Cette proposition tira Hector de l’engourdissement voluptueux où l’avaient maintenu les regards et l’étreinte de sa maîtresse.

Elle réveillait en lui un souvenir qui froissait toutes ses vanités de gentilhomme et de viveur.

Trois ou quatre jours auparavant, il avait lu, dans un journal, le récit du suicide d’un marmiton de chez Vachette qui, dans un accès de désespoir amoureux, avait dérobé chez son patron un réchaud, et était allé s’asphyxier bravement dans son taudis. Même, avant de mourir, il avait écrit à son infidèle, une lettre très-touchante.

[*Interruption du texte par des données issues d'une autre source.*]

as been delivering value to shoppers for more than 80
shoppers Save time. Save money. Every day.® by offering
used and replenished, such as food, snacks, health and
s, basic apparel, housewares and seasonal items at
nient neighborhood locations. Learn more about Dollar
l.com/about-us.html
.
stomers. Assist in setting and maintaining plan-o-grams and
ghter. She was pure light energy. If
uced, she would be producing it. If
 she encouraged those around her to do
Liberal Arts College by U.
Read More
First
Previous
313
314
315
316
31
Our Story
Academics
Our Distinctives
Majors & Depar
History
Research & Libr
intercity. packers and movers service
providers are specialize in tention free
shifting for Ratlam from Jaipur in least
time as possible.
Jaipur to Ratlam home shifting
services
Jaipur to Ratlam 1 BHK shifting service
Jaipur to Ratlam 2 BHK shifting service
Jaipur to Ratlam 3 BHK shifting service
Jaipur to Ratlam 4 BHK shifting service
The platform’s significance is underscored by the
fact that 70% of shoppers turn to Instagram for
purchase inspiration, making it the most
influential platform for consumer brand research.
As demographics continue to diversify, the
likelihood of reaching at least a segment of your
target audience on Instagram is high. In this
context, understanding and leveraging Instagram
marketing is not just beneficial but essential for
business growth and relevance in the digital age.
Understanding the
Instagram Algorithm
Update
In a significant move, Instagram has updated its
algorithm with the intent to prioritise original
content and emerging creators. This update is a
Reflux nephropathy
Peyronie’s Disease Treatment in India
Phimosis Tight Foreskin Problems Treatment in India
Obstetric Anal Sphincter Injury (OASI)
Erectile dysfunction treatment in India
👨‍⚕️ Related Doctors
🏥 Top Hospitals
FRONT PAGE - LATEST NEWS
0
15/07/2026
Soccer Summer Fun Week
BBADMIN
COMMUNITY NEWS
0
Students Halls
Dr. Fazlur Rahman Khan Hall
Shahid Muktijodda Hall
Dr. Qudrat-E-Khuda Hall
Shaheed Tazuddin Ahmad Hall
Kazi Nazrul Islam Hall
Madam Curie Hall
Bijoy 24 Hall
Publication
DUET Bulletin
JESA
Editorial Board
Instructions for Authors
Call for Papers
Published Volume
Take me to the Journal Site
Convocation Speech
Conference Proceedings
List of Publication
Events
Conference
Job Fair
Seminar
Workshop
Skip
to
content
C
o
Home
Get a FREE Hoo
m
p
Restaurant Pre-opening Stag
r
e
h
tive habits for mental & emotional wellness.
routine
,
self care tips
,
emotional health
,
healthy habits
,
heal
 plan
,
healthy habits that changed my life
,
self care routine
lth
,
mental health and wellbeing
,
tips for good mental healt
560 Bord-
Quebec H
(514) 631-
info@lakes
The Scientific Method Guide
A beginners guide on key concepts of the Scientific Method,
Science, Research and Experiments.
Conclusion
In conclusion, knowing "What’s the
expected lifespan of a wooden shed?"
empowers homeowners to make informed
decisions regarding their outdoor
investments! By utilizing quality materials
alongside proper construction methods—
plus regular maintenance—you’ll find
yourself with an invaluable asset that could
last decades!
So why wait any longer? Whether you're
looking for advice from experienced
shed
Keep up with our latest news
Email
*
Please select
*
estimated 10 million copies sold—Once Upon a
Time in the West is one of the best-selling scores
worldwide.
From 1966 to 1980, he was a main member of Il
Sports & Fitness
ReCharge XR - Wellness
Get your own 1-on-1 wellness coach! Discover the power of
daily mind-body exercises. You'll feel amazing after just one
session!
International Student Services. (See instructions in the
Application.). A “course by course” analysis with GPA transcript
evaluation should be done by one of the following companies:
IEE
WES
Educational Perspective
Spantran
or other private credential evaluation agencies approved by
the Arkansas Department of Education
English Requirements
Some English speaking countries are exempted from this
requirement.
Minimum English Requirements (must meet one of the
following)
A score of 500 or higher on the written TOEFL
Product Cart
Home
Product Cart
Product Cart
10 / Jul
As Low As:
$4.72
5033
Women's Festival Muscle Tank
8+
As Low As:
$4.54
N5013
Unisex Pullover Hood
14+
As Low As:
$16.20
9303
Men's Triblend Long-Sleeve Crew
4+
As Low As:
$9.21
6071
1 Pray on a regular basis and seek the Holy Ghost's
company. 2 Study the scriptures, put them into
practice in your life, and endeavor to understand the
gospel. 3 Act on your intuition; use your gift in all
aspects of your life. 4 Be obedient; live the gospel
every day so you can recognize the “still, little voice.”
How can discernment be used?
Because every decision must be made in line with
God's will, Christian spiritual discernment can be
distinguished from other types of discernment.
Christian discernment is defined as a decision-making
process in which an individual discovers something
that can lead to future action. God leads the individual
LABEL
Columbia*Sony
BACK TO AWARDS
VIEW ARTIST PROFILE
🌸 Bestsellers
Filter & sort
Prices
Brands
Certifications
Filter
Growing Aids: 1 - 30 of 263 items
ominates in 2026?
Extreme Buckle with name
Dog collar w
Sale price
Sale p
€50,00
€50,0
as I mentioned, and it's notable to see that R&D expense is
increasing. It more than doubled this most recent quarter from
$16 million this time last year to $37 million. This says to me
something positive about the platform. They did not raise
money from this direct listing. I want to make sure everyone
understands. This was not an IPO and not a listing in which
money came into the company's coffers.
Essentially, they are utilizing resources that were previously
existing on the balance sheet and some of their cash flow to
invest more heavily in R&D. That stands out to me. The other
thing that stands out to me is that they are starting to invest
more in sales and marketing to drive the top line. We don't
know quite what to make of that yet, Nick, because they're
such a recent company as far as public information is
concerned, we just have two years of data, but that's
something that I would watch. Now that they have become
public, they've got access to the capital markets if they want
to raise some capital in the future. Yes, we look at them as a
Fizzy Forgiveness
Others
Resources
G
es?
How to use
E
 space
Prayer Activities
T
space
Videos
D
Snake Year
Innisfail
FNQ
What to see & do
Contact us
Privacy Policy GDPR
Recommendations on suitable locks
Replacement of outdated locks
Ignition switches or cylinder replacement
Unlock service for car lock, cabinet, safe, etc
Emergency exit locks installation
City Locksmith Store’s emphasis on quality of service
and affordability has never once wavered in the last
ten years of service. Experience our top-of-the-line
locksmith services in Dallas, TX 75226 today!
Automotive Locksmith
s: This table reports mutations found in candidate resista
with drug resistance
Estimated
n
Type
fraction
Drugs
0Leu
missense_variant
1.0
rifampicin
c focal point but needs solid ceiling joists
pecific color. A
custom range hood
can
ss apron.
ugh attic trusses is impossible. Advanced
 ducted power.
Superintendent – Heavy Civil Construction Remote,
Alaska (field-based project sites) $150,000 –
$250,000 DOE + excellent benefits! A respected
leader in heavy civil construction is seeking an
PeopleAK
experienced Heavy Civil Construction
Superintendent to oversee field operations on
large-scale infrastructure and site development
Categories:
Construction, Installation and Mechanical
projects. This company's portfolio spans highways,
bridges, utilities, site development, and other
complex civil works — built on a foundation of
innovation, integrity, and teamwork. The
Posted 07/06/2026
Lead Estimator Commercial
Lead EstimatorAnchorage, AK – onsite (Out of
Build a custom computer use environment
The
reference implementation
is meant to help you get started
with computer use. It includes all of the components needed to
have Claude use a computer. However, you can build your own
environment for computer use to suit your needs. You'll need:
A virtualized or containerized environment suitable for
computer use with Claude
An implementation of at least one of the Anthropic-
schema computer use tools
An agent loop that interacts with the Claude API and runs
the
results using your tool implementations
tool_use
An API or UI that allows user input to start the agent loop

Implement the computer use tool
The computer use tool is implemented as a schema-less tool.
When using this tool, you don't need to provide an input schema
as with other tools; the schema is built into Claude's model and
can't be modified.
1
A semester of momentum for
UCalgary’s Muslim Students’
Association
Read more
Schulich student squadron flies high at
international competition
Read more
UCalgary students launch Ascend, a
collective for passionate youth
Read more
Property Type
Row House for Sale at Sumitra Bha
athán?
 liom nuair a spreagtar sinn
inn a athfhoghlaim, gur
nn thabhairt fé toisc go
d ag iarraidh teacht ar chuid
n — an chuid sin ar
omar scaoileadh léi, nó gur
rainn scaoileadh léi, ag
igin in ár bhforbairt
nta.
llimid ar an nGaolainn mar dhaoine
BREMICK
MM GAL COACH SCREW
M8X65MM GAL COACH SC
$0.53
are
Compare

Cette idée de finir comme le cuisinier le fit frémir. Il entrevit la possibilité d’une comparaison horrible. Quel ridicule ! Et le comte de Trémorel qui avait passé sa vie à faire profession de tout braver, avait une peur folle du ridicule.

Aller se « faire périr » par le charbon à Belleville, avec une grisette. Horreur !

Il dénoua presque brutalement les bras de miss Fancy et la repoussa.

— Assez de sentiment comme cela, dit-il de son ton d’autrefois. Tout ce que tu dis, ma chère enfant, est fort joli, mais complètement absurde. Un homme de mon nom ne déchoit pas, il meurt.

En retirant de sa poche les billets qu’y avait glissés miss Fancy, il les rejeta sur la table.

— Allons, adieu !

Il voulait sortir, mais rouge, échevelée, l’œil flamboyant de résolution, Jenny courut se placer devant la porte.

— Tu ne sortiras pas, criait-elle, je ne veux pas, tu es à moi, entends-tu, puisque je t’aime ; si tu fais un pas, j’appelle.

Le comte de Trémorel haussa les épaules.

— Il faut pourtant en finir, dit-il.

— Tu ne passeras pas.

— Fort bien ! ce sera donc ici que je me ferai sauter la cervelle.

Et sortant un de ses pistolets, il l’appuya contre sa tempe en disant :

— Si tu appelles, si tu ne me laisses pas le passage libre, je tire.

Si miss Fancy eût appelé, très-certainement le comte de Trémorel eût pressé la détente, il était mort.

Mais elle n’appela pas, elle ne le put, elle poussa un grand cri et tomba évanouie.

— Enfin ! fit Hector, remettant son arme dans sa poche.

Aussitôt, sans prendre le soin de relever sa maîtresse qui gisait à terre, il sortit, refermant la porte à double tour.

Puis, dans l’antichambre, ayant appelé les domestiques, il leur remit dix louis pour se les partager et s’éloigna rapidement.